**Written task:** Extract every line of the records below that contains the string "devise", matching case exactly.

=== Material provided ===

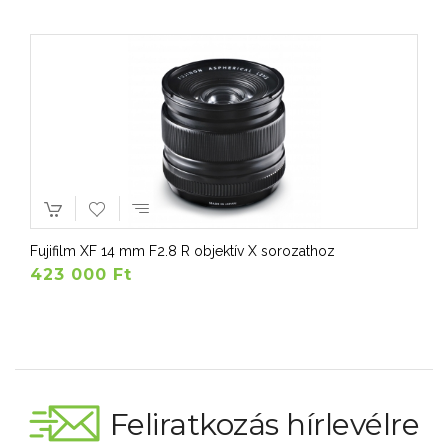
Fujifilm XF 14 mm F2.8 R objektív X sorozathoz
423 000 Ft
Feliratkozás hírlevélre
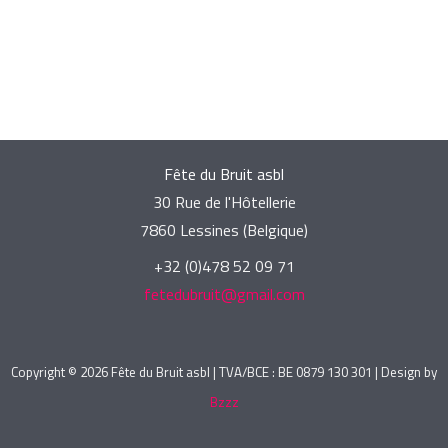
Fête du Bruit asbl
30 Rue de l'Hôtellerie
7860 Lessines (Belgique)
+32 (0)478 52 09 71
fetedubruit@gmail.com
Copyright © 2026 Fête du Bruit asbl | TVA/BCE : BE 0879 130 301 | Design by
Bzzz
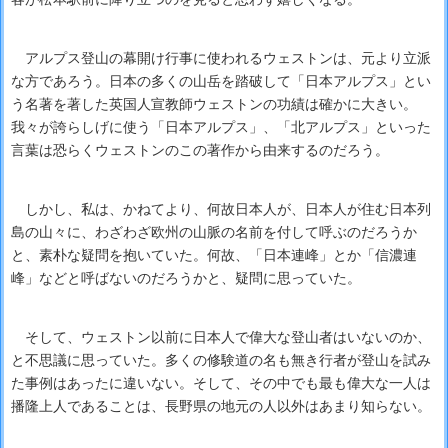
アルプス登山の幕開け行事に使われるウェストンは、元より立派
な方であろう。日本の多くの山岳を踏破して「日本アルプス」とい
う名著を著した英国人宣教師ウェストンの功績は確かに大きい。
我々が誇らしげに使う「日本アルプス」、「北アルプス」といった
言葉は恐らくウェストンのこの著作から由来するのだろう。
しかし、私は、かねてより、何故日本人が、日本人が住む日本列
島の山々に、わざわざ欧州の山脈の名前を付して呼ぶのだろうか
と、素朴な疑問を抱いていた。何故、「日本連峰」とか「信濃連
峰」などと呼ばないのだろうかと、疑問に思っていた。
そして、ウェストン以前に日本人で偉大な登山者はいないのか、
と不思議に思っていた。多くの修験道の名も無き行者が登山を試み
た事例はあったに違いない。そして、その中でも最も偉大な一人は
播隆上人であることは、長野県の地元の人以外はあまり知らない。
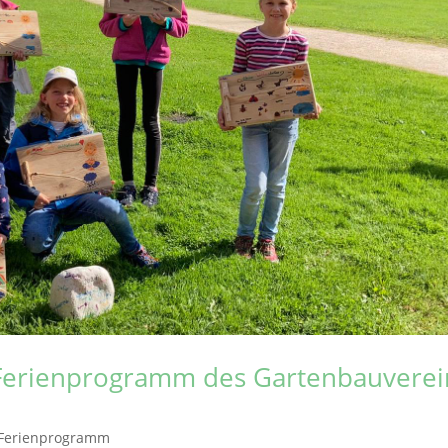
 Ferienprogramm des Gartenbauverei
Ferienprogramm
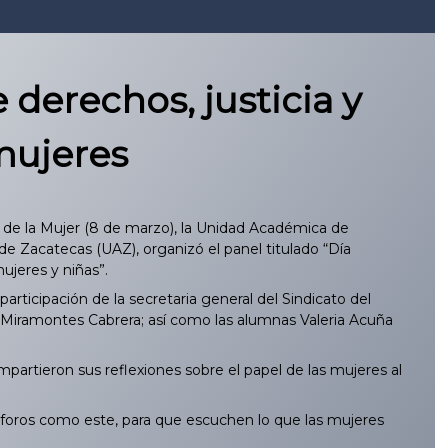
derechos, justicia y
mujeres
de la Mujer (8 de marzo), la Unidad Académica de
de Zacatecas (UAZ), organizó el panel titulado “Día
ujeres y niñas”.
ticipación de la secretaria general del Sindicato del
Miramontes Cabrera; así como las alumnas Valeria Acuña
artieron sus reflexiones sobre el papel de las mujeres al
a foros como este, para que escuchen lo que las mujeres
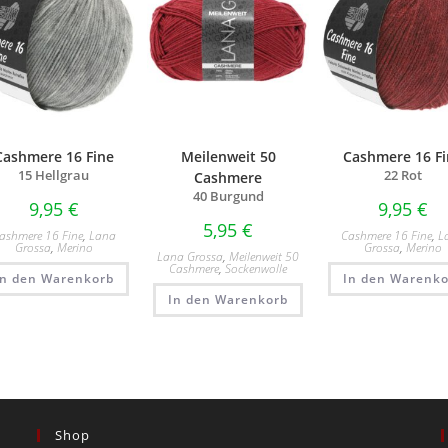
Cashmere 16 Fine
Meilenweit 50
Cashmere 16 Fi
15 Hellgrau
22 Rot
Cashmere
40 Burgund
9,95
€
9,95
€
5,95
€
ashmere 16 Fine
,
Lana
Cashmere 16 Fine
,
L
Grossa
,
Merino
Grossa
,
Merino
Lana Grossa
,
Meilenweit 50
Cashmere
,
Sockenwolle
In den Warenkorb
In den Warenko
In den Warenkorb
Shop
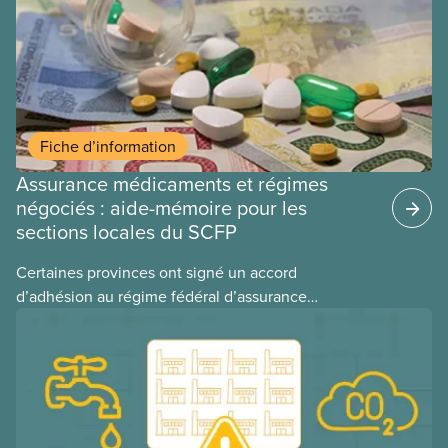
Fiche d’information
Assurance médicaments et régimes
négociés : aide-mémoire pour les
sections locales du SCFP
Certaines provinces ont signé un accord
d’adhésion au régime fédéral d’assurance
médicaments. Les sections locales du SCFP dans
ces provinces s’interrogent sur l’incidence que ce
régime pourrait avoir sur leurs avantages
sociaux actuels.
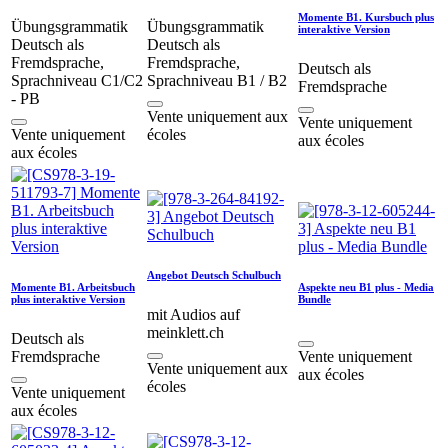
Momente B1. Kursbuch plus
Übungsgrammatik
Übungsgrammatik
interaktive Version
Deutsch als
Deutsch als
Fremdsprache,
Fremdsprache,
Deutsch als
Sprachniveau C1/C2
Sprachniveau B1 / B2
Fremdsprache
- PB
Vente uniquement aux
Vente uniquement
Vente uniquement
écoles
aux écoles
aux écoles
Angebot Deutsch Schulbuch
Momente B1. Arbeitsbuch
Aspekte neu B1 plus - Media
plus interaktive Version
Bundle
mit Audios auf
meinklett.ch
Deutsch als
Fremdsprache
Vente uniquement
Vente uniquement aux
aux écoles
écoles
Vente uniquement
aux écoles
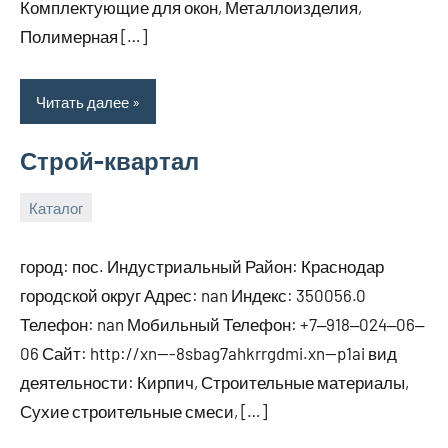
Комплектующие для окон, Металлоизделия,
Полимерная […]
Читать далее
Строй-квартал
Каталог
29
bus_m_ru
декабря,
город: пос. Индустриальный Район: Краснодар
2024
городской округ Адрес: nan Индекс: 350056.0
Телефон: nan Мобильный Телефон: +7‒918‒024‒06‒
06 Сайт: http://xn—-8sbag7ahkrrgdmi.xn--p1ai вид
деятельности: Кирпич, Строительные материалы,
Сухие строительные смеси, […]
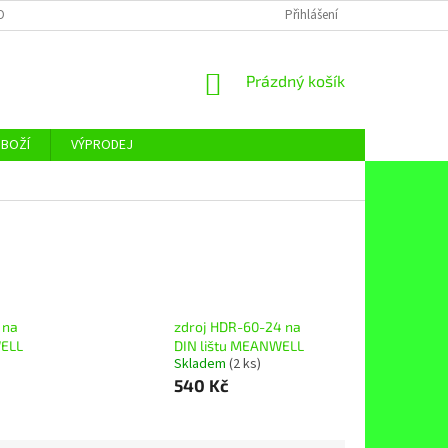
OBNÍCH ÚDAJŮ
Přihlášení
NÁKUPNÍ
Prázdný košík
KOŠÍK
ZBOŽÍ
VÝPRODEJ
 na
zdroj HDR-60-24 na
WELL
DIN lištu MEANWELL
Skladem
(2 ks)
540 Kč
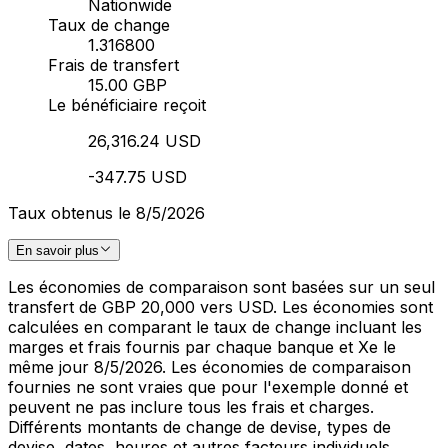
Nationwide
Taux de change
1.316800
Frais de transfert
15.00 GBP
Le bénéficiaire reçoit
26,316.24 USD
-347.75 USD
Taux obtenus le 8/5/2026
En savoir plus
Les économies de comparaison sont basées sur un seul
transfert de GBP 20,000 vers USD. Les économies sont
calculées en comparant le taux de change incluant les
marges et frais fournis par chaque banque et Xe le
même jour 8/5/2026. Les économies de comparaison
fournies ne sont vraies que pour l'exemple donné et
peuvent ne pas inclure tous les frais et charges.
Différents montants de change de devise, types de
devise, dates, heures et autres facteurs individuels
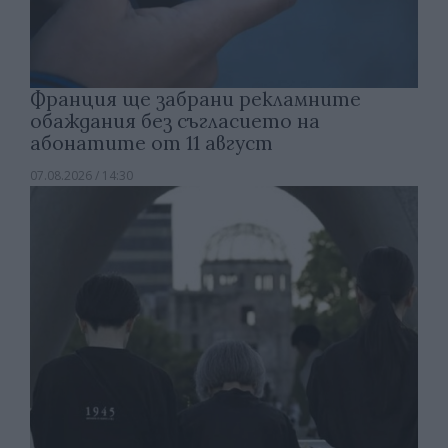
Франция ще забрани рекламните
обаждания без съгласието на
абонатите от 11 август
07.08.2026 / 14:30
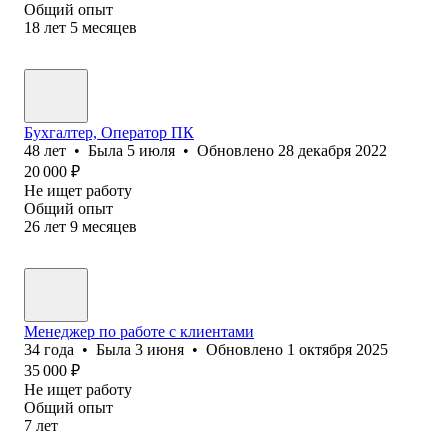
Общий опыт
18
лет
5
месяцев
Бухгалтер, Оператор ПК
48
лет
•
Была
5 июля
•
Обновлено
28 декабря 2022
20 000
₽
Не ищет работу
Общий опыт
26
лет
9
месяцев
Менеджер по работе с клиентами
34
года
•
Была
3 июня
•
Обновлено
1 октября 2025
35 000
₽
Не ищет работу
Общий опыт
7
лет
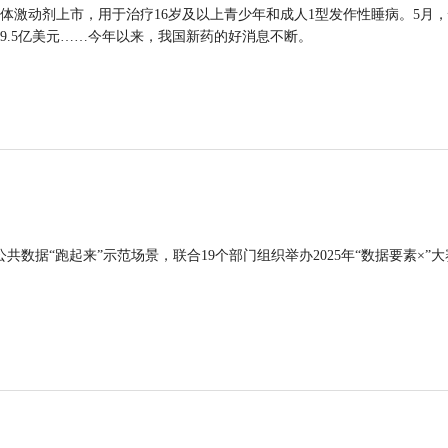
体激动剂上市，用于治疗16岁及以上青少年和成人1型发作性睡病。5月
9.5亿美元……今年以来，我国新药的好消息不断。
公共数据“跑起来”示范场景，联合19个部门组织举办2025年“数据要素×”大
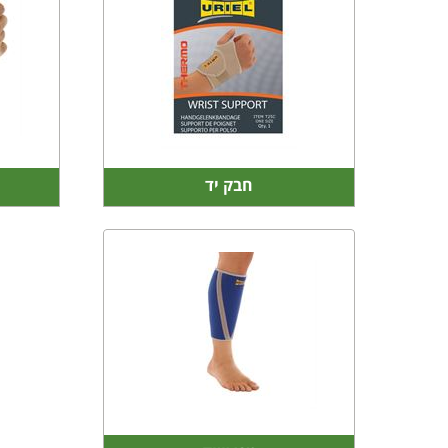
חבק יד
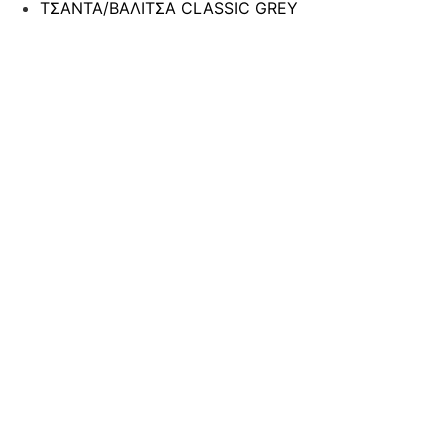
ΤΣΑΝΤΑ/ΒΑΛΙΤΣΑ CLASSIC GREY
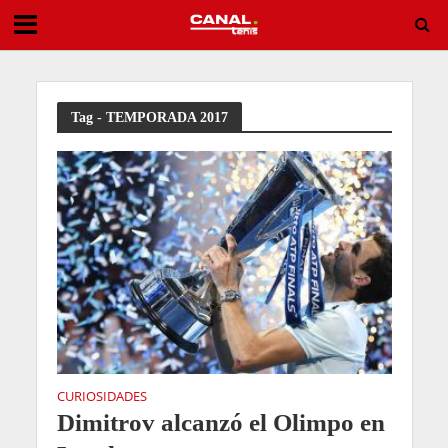
Remontada para seguir soñando: Swiatek vuelve a vencer en Toronto
Tag - TEMPORADA 2017
CURIOSIDADES
Dimitrov alcanzó el Olimpo en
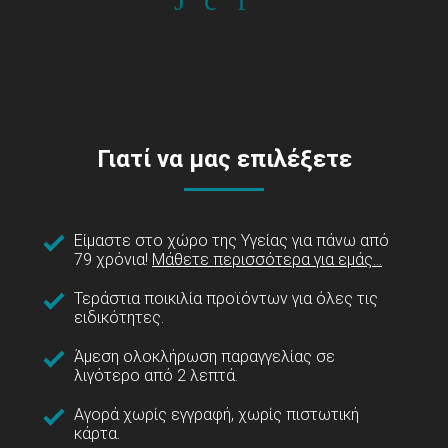
Γιατί να μας επιλέξετε
Είμαστε στο χώρο της Υγείας για πάνω από
79 χρόνια!
Μάθετε περισσότερα για εμάς...
Τεράστια ποικιλία προϊόντων για όλες τις
ειδικότητες.
Άμεση ολοκλήρωση παραγγελίας σε
λιγότερο από 2 λεπτά.
Αγορά χωρίς εγγραφή, χωρίς πιστωτική
κάρτα.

===

**Answer to this problem:**
Différents montants de change de devise, types de
devise, dates, heures et autres facteurs individuels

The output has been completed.